These two filtering facepiece respirators, manufactured by St. Paul, Minn.-based 3M Company (and called the 3M Respirator 8612F and 8670F), will be available to the general public without a prescription.
The devices are also certified as N95 filtering facepiece respirators by the National Institute for Occupational Safety and Health (NIOSH). NIOSH certifies respirators for use in occupational settings in accordance with an appropriate respiratory protection program.
An N95 filtering facepiece respirator is a type of face mask that fits tightly over the nose and mouth. It is made of fibrous material that is designed to filter out at least 95 percent of very small airborne particles. The filter and a proper fit determine the effectiveness of the product.
"While the exact nature and concentration of the biological agent or germ may not be known in a public health medical emergency, we believe that minimizing exposure will help reduce risk," said Daniel Schultz, M.D., director, FDA's Center for Devices and Radiological Health. "These respirators are only one part of a combination of approaches that can be used to help reduce the spread of infection between individuals during such events."
Many companies make N95 respirators for workplaces, including health care settings. However, the 3M respirators are the first devices to receive FDA clearance for use by the public during public health medical emergencies to reduce exposure to airborne germs.
Under Occupational Safety and Health Administration and other occupational health regulations, respirators used in the workplace must be individually selected for each worker and tested to ensure a proper fit. This kind of fit testing is not generally employed outside the workplace now and would probably not be feasible during a public health medical emergency.
FDA is requiring those who want to market respirators for use during public health medical emergencies to assure that they are certified by NIOSH to provide adequate filtration without hampering people's ability to breathe. In addition, companies must conduct fit assessment testing, conduct biocompatibility testing to reduce the chance for allergic skin reaction, and provide instructions that will enable wearers to achieve a protective fit and use the devices properly.

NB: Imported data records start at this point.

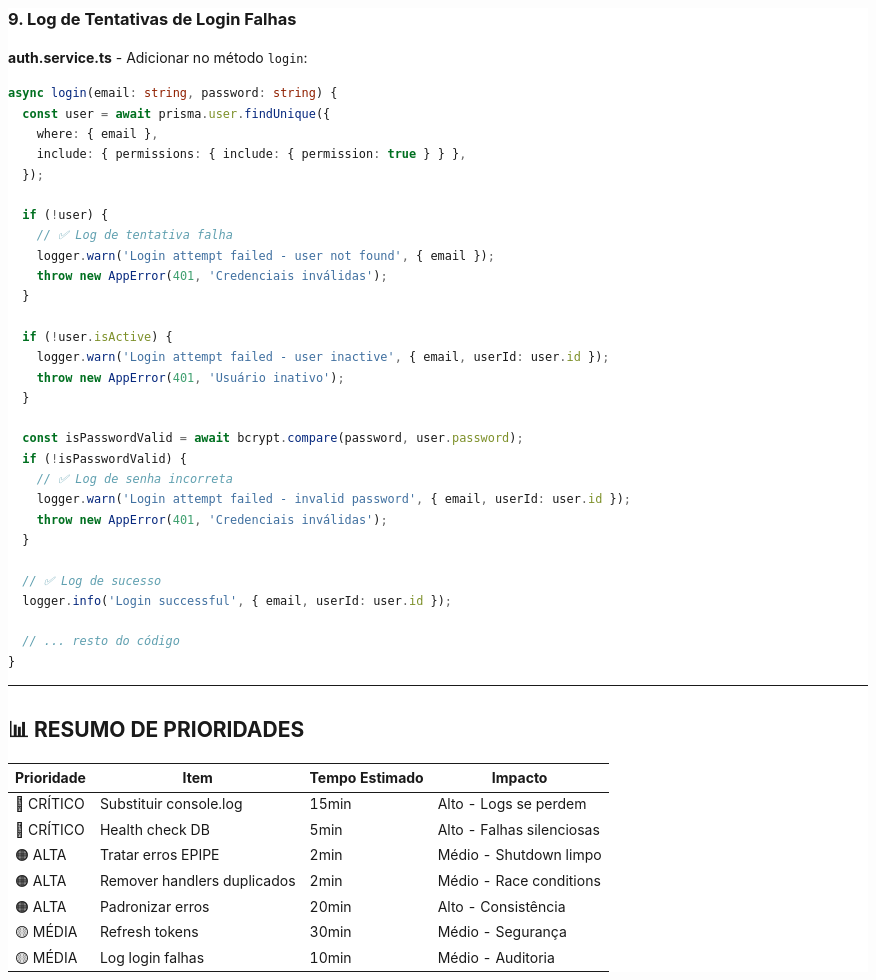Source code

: ### 9. Log de Tentativas de Login Falhas

**auth.service.ts** - Adicionar no método `login`:

```typescript
async login(email: string, password: string) {
  const user = await prisma.user.findUnique({
    where: { email },
    include: { permissions: { include: { permission: true } } },
  });

  if (!user) {
    // ✅ Log de tentativa falha
    logger.warn('Login attempt failed - user not found', { email });
    throw new AppError(401, 'Credenciais inválidas');
  }

  if (!user.isActive) {
    logger.warn('Login attempt failed - user inactive', { email, userId: user.id });
    throw new AppError(401, 'Usuário inativo');
  }

  const isPasswordValid = await bcrypt.compare(password, user.password);
  if (!isPasswordValid) {
    // ✅ Log de senha incorreta
    logger.warn('Login attempt failed - invalid password', { email, userId: user.id });
    throw new AppError(401, 'Credenciais inválidas');
  }

  // ✅ Log de sucesso
  logger.info('Login successful', { email, userId: user.id });

  // ... resto do código
}
```

---

## 📊 RESUMO DE PRIORIDADES

| Prioridade | Item | Tempo Estimado | Impacto |
|------------|------|----------------|---------|
| 🔴 CRÍTICO | Substituir console.log | 15min | Alto - Logs se perdem |
| 🔴 CRÍTICO | Health check DB | 5min | Alto - Falhas silenciosas |
| 🟠 ALTA | Tratar erros EPIPE | 2min | Médio - Shutdown limpo |
| 🟠 ALTA | Remover handlers duplicados | 2min | Médio - Race conditions |
| 🟠 ALTA | Padronizar erros | 20min | Alto - Consistência |
| 🟡 MÉDIA | Refresh tokens | 30min | Médio - Segurança |
| 🟡 MÉDIA | Log login falhas | 10min | Médio - Auditoria |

3M evaluated fit characteristics in healthy adults to determine that a user could achieve a protective fit following the instructions on the label. They measured how many airborne test particles were able to get inside the respirator through small leaks between the edges of the respirator and the wearer's face. While individual results varied, all participants tested achieved some reduction in exposure to airborne test particles.
The 3M respirators are sized for adults and may not form a proper fit on children. Anything that comes between the respirator and the face, such as facial hair, may interfere with its fit. Persons with pre-existing heart or lung disease or other health conditions may have difficulty breathing through a respirator. The devices are for single use. Wearers should not wash, disinfect, reuse or share their respirator with others. The respirators should be discarded after use.
FDA will soon issue a guidance document outlining its regulatory approach to this new type of device.
Inhaling particles is just one route of exposure to disease-causing organisms. Others include touching contaminated surfaces and coming into close contact with those who have infectious diseases. A total approach to personal protection includes hand hygiene, cough etiquette and other protection practices such as avoiding crowded settings.